As a 17 year old settled in the northern part of England, I have recently had the pleasure of both passing my driving test, and obtaining my first car - a 1.4 litre Fiat Punto. The announcement of my noble steed's engine capacity to friends and family was met with many a gasp and cries of 'How did you get insured on that?'. I felt like a bit of a boss parked next to 1.0 VW Polos and 1.2 Vauxhall Corsas - happy with the knowledge that I could safely outrun them on the Friday trips to McDonald's to avoid school's godawful excuse for fish and chips.
My overwhelming confidence was shattered 3 days after I obtained my first set of wheels when I watched the episode of Breaking Bad in which Walter Jr. is given a Dodge Challenger SRT8 by his father - a 470hp symbol of American 'bigger is better' culture (which I almost wholeheartedly agree with) - with approximately 5 times the power of my little Italian stallion.
Let me make this clear: I was not jealous of a fictional character who was given a car by his fictional, mega-rich, drug-producing father. Instead, I was more jealous of the American status-quo of the high-capacity V8. The outrageously tacky but at the same time uber-cool muscle car styling. The charmingly brash front end of the Chrysler 300. I could go on and on, and it all fizzles down to a central point: American cars, in general, are so much cooler than their European counterparts.
Let's bring some statistics into this ('Yeah! Science!).

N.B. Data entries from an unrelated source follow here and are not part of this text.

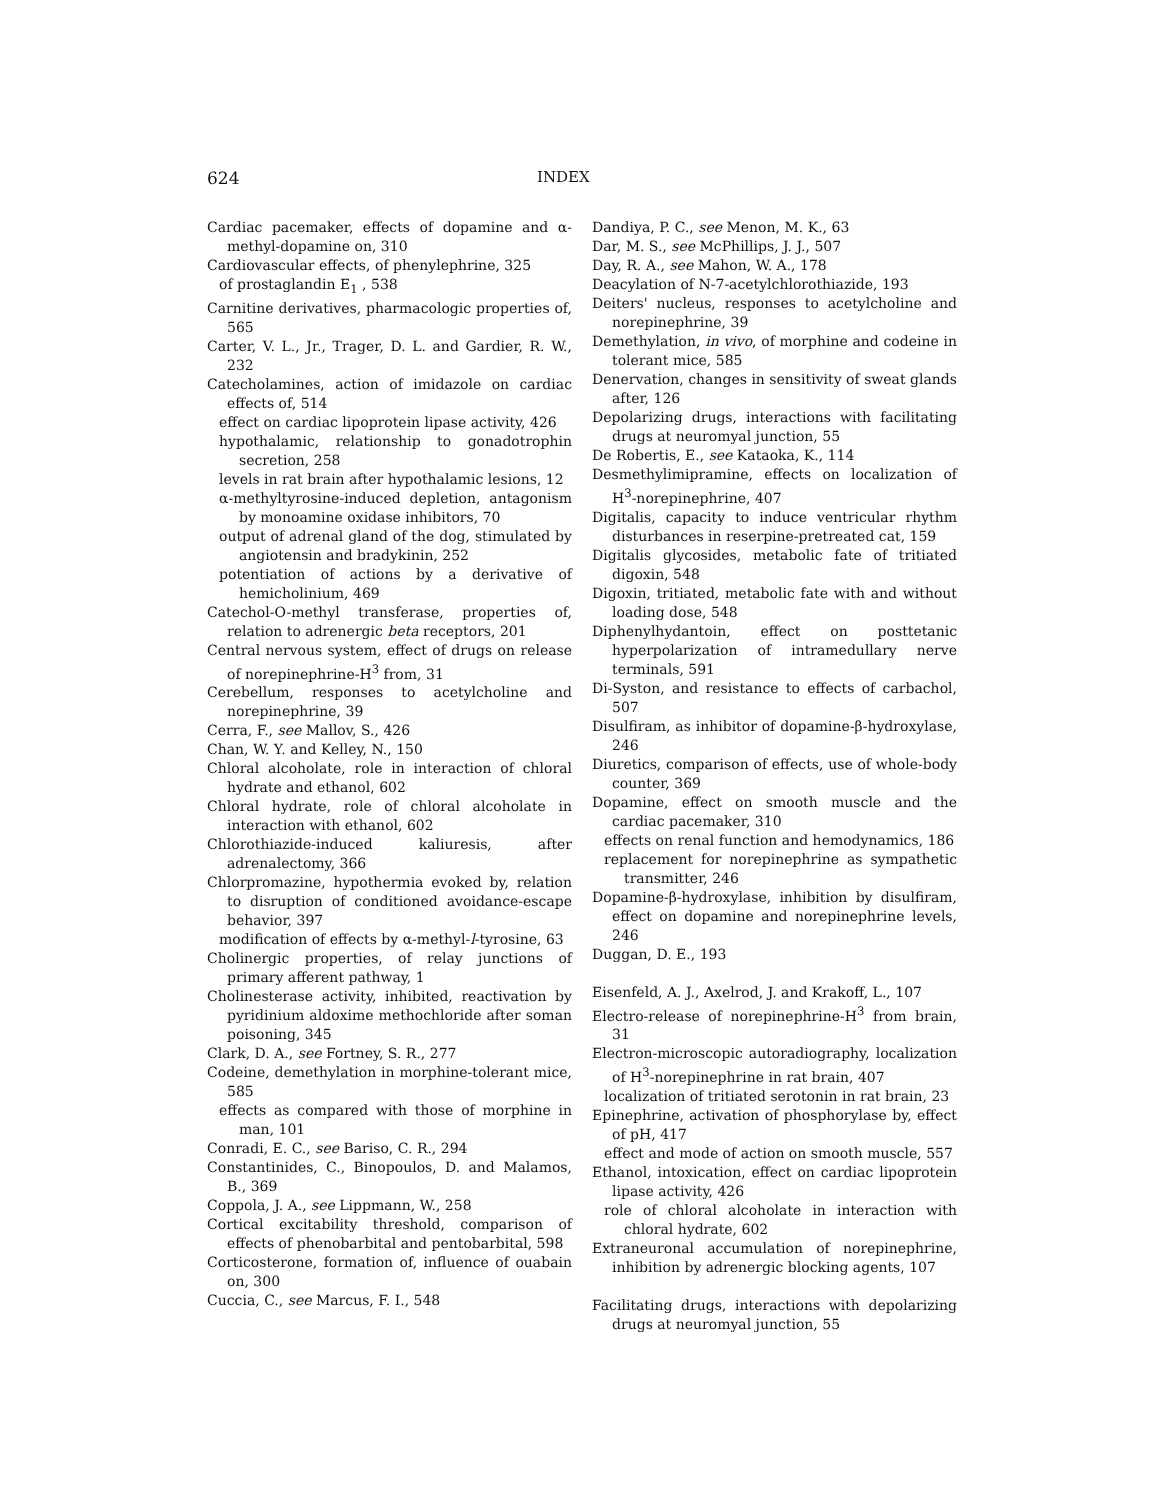624 INDEX
Cardiac pacemaker, effects of dopamine and α-methyl-dopamine on, 310
Cardiovascular effects, of phenylephrine, 325
of prostaglandin E<sub>1</sub> , 538
Carnitine derivatives, pharmacologic properties of, 565
Carter, V. L., Jr., Trager, D. L. and Gardier, R. W., 232
Catecholamines, action of imidazole on cardiac effects of, 514
effect on cardiac lipoprotein lipase activity, 426
hypothalamic, relationship to gonadotrophin secretion, 258
levels in rat brain after hypothalamic lesions, 12
α-methyltyrosine-induced depletion, antagonism by monoamine oxidase inhibitors, 70
output of adrenal gland of the dog, stimulated by angiotensin and bradykinin, 252
potentiation of actions by a derivative of hemicholinium, 469
Catechol-O-methyl transferase, properties of, relation to adrenergic beta receptors, 201
Central nervous system, effect of drugs on release of norepinephrine-H<sup>3</sup> from, 31
Cerebellum, responses to acetylcholine and norepinephrine, 39
Cerra, F., see Mallov, S., 426
Chan, W. Y. and Kelley, N., 150
Chloral alcoholate, role in interaction of chloral hydrate and ethanol, 602
Chloral hydrate, role of chloral alcoholate in interaction with ethanol, 602
Chlorothiazide-induced kaliuresis, after adrenalectomy, 366
Chlorpromazine, hypothermia evoked by, relation to disruption of conditioned avoidance-escape behavior, 397
modification of effects by α-methyl-l-tyrosine, 63
Cholinergic properties, of relay junctions of primary afferent pathway, 1
Cholinesterase activity, inhibited, reactivation by pyridinium aldoxime methochloride after soman poisoning, 345
Clark, D. A., see Fortney, S. R., 277
Codeine, demethylation in morphine-tolerant mice, 585
effects as compared with those of morphine in man, 101
Conradi, E. C., see Bariso, C. R., 294
Constantinides, C., Binopoulos, D. and Malamos, B., 369
Coppola, J. A., see Lippmann, W., 258
Cortical excitability threshold, comparison of effects of phenobarbital and pentobarbital, 598
Corticosterone, formation of, influence of ouabain on, 300
Cuccia, C., see Marcus, F. I., 548
Dandiya, P. C., see Menon, M. K., 63
Dar, M. S., see McPhillips, J. J., 507
Day, R. A., see Mahon, W. A., 178
Deacylation of N-7-acetylchlorothiazide, 193
Deiters' nucleus, responses to acetylcholine and norepinephrine, 39
Demethylation, in vivo, of morphine and codeine in tolerant mice, 585
Denervation, changes in sensitivity of sweat glands after, 126
Depolarizing drugs, interactions with facilitating drugs at neuromyal junction, 55
De Robertis, E., see Kataoka, K., 114
Desmethylimipramine, effects on localization of H<sup>3</sup>-norepinephrine, 407
Digitalis, capacity to induce ventricular rhythm disturbances in reserpine-pretreated cat, 159
Digitalis glycosides, metabolic fate of tritiated digoxin, 548
Digoxin, tritiated, metabolic fate with and without loading dose, 548
Diphenylhydantoin, effect on posttetanic hyperpolarization of intramedullary nerve terminals, 591
Di-Syston, and resistance to effects of carbachol, 507
Disulfiram, as inhibitor of dopamine-β-hydroxylase, 246
Diuretics, comparison of effects, use of whole-body counter, 369
Dopamine, effect on smooth muscle and the cardiac pacemaker, 310
effects on renal function and hemodynamics, 186
replacement for norepinephrine as sympathetic transmitter, 246
Dopamine-β-hydroxylase, inhibition by disulfiram, effect on dopamine and norepinephrine levels, 246
Duggan, D. E., 193
Eisenfeld, A. J., Axelrod, J. and Krakoff, L., 107
Electro-release of norepinephrine-H<sup>3</sup> from brain, 31
Electron-microscopic autoradiography, localization of H<sup>3</sup>-norepinephrine in rat brain, 407
localization of tritiated serotonin in rat brain, 23
Epinephrine, activation of phosphorylase by, effect of pH, 417
effect and mode of action on smooth muscle, 557
Ethanol, intoxication, effect on cardiac lipoprotein lipase activity, 426
role of chloral alcoholate in interaction with chloral hydrate, 602
Extraneuronal accumulation of norepinephrine, inhibition by adrenergic blocking agents, 107
Facilitating drugs, interactions with depolarizing drugs at neuromyal junction, 55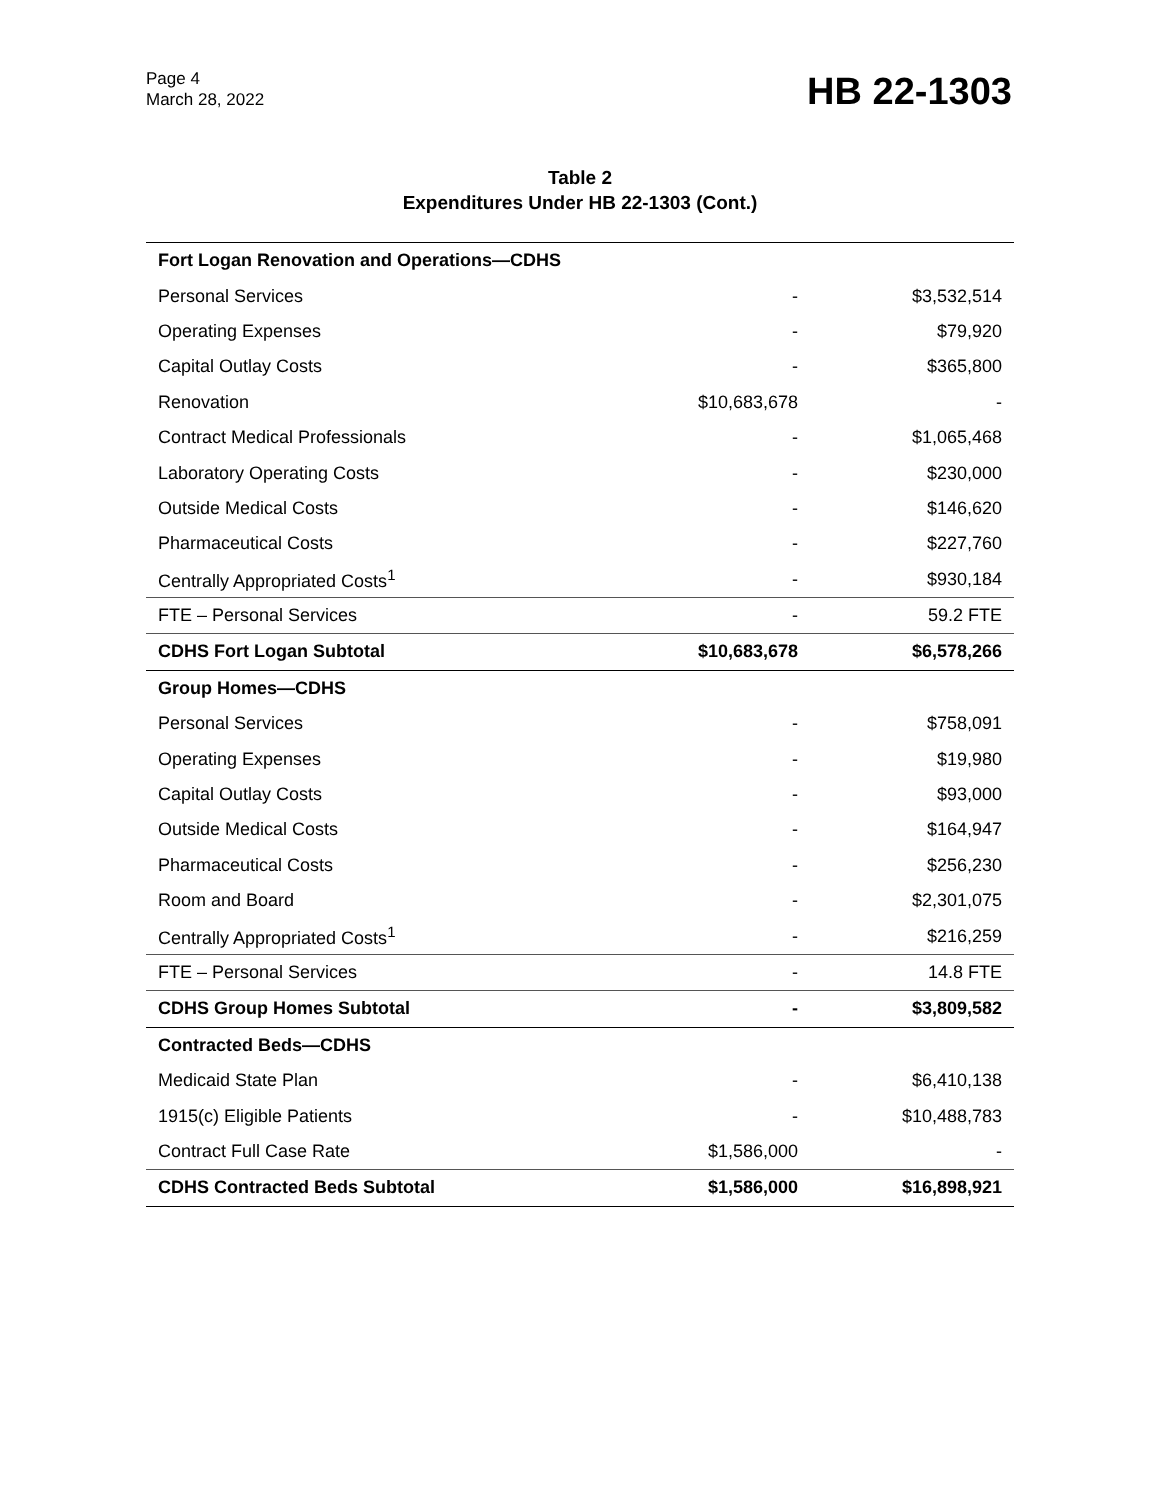Page 4
March 28, 2022
HB 22-1303
Table 2
Expenditures Under HB 22-1303 (Cont.)
| Fort Logan Renovation and Operations—CDHS | | |
| Personal Services | - | $3,532,514 |
| Operating Expenses | - | $79,920 |
| Capital Outlay Costs | - | $365,800 |
| Renovation | $10,683,678 | - |
| Contract Medical Professionals | - | $1,065,468 |
| Laboratory Operating Costs | - | $230,000 |
| Outside Medical Costs | - | $146,620 |
| Pharmaceutical Costs | - | $227,760 |
| Centrally Appropriated Costs<sup>1</sup> | - | $930,184 |
| FTE – Personal Services | - | 59.2 FTE |
| CDHS Fort Logan Subtotal | $10,683,678 | $6,578,266 |
| Group Homes—CDHS | | |
| Personal Services | - | $758,091 |
| Operating Expenses | - | $19,980 |
| Capital Outlay Costs | - | $93,000 |
| Outside Medical Costs | - | $164,947 |
| Pharmaceutical Costs | - | $256,230 |
| Room and Board | - | $2,301,075 |
| Centrally Appropriated Costs<sup>1</sup> | - | $216,259 |
| FTE – Personal Services | - | 14.8 FTE |
| CDHS Group Homes Subtotal | - | $3,809,582 |
| Contracted Beds—CDHS | | |
| Medicaid State Plan | - | $6,410,138 |
| 1915(c) Eligible Patients | - | $10,488,783 |
| Contract Full Case Rate | $1,586,000 | - |
| CDHS Contracted Beds Subtotal | $1,586,000 | $16,898,921 |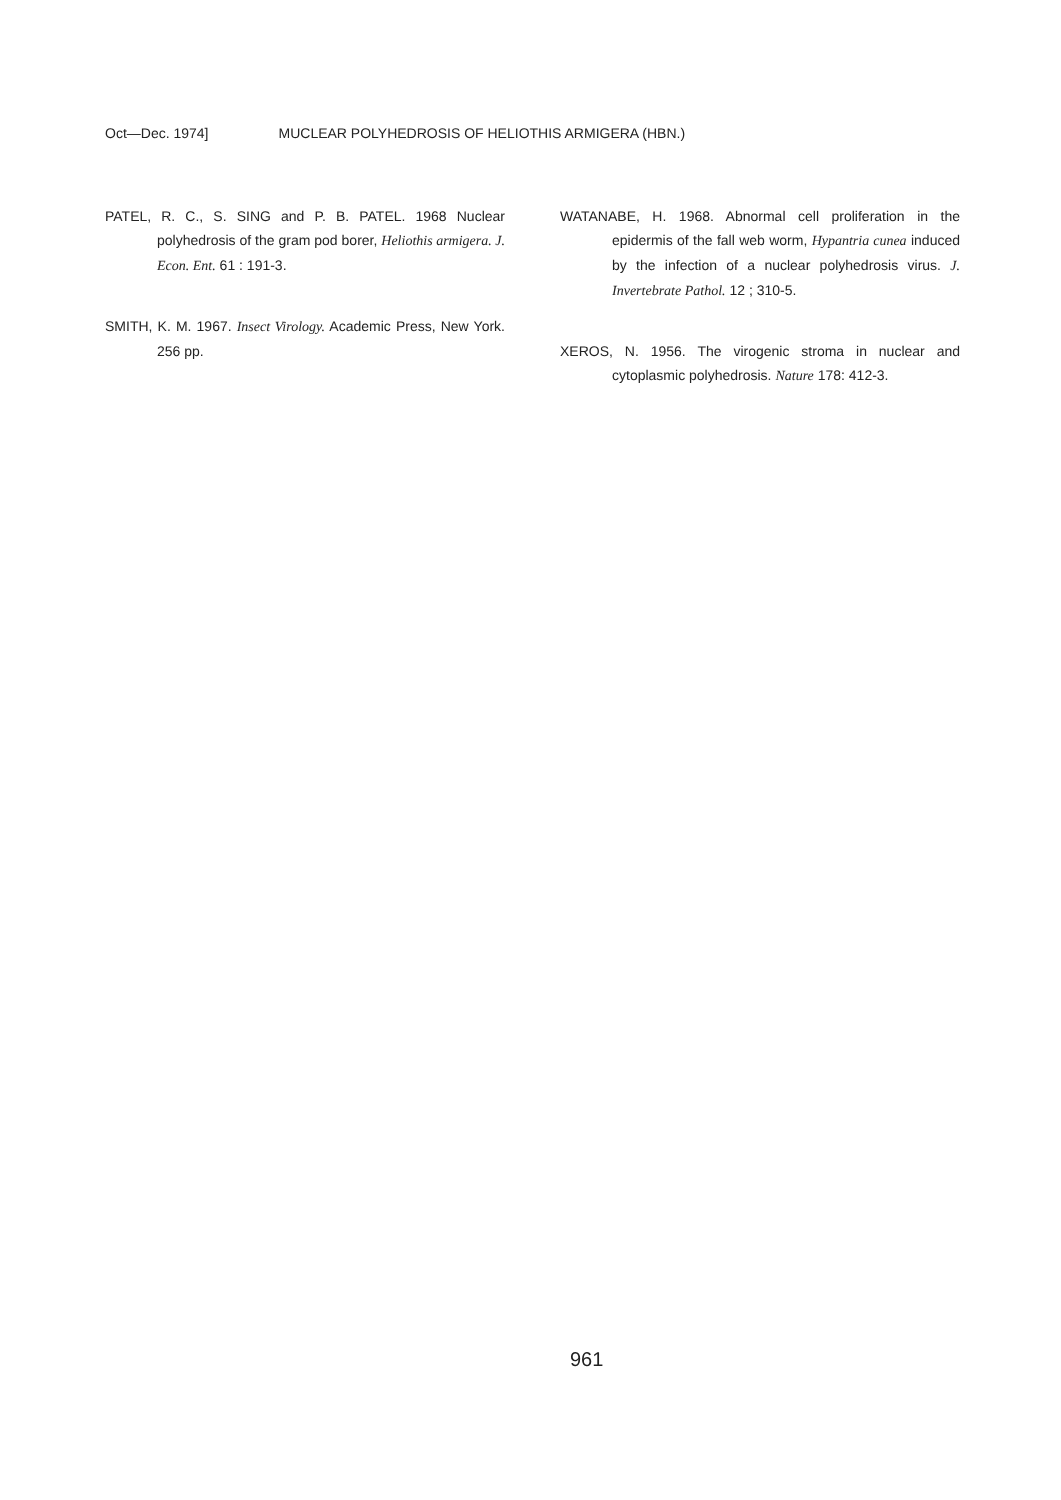Oct—Dec. 1974] MUCLEAR POLYHEDROSIS OF HELIOTHIS ARMIGERA (HBN.)
PATEL, R. C., S. SING and P. B. PATEL. 1968 Nuclear polyhedrosis of the gram pod borer, Heliothis armigera. J. Econ. Ent. 61 : 191-3.
SMITH, K. M. 1967. Insect Virology. Academic Press, New York. 256 pp.
WATANABE, H. 1968. Abnormal cell proliferation in the epidermis of the fall web worm, Hypantria cunea induced by the infection of a nuclear polyhedrosis virus. J. Invertebrate Pathol. 12 ; 310-5.
XEROS, N. 1956. The virogenic stroma in nuclear and cytoplasmic polyhedrosis. Nature 178: 412-3.
961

The best-selling car in the U.S in 2014 was the Ford F-Series pick-up truck. Compare this to the best-selling car in the U.K in 2014 - the Ford Fiesta. I am quite aware that the Fiesta handles considerably better than the ol' boy, but that doesn't make it cooler. The smallest engine in the F-Series is a 2.7 litre V6 turbo - and, despite 'you Americans' (ensuing fist shaking and glaring is implied) not thinking too much of this, us Brits would be seriously impressed at such a machine. Engine size, on this side of the pond at least, seems to correlate with perceived coolness. Further down the respective sales tables, one observes the lack of any kind of 'fast' car in the UK table(discounting the performance variants of stuff like the 3 series and the E-Class), whereas in the U.S, muscle cars are a frequent showing.
I'm not saying that the U.S makes better or cooler cars than some European companies - I am just saying that the availability, and prevalence of 'cool' cars is so much higher in the States.
So, next time a Briton takes the piss out of your exciting, shouty, fast (if, dynamically, boat-like) muscle cars, I expect one of you many Americans to retort with the fact that, for the most part, we drive slow, dreary, 3 and 4 cylinder hatchbacks that can barely pull the skin off of the proverbial rice pudding.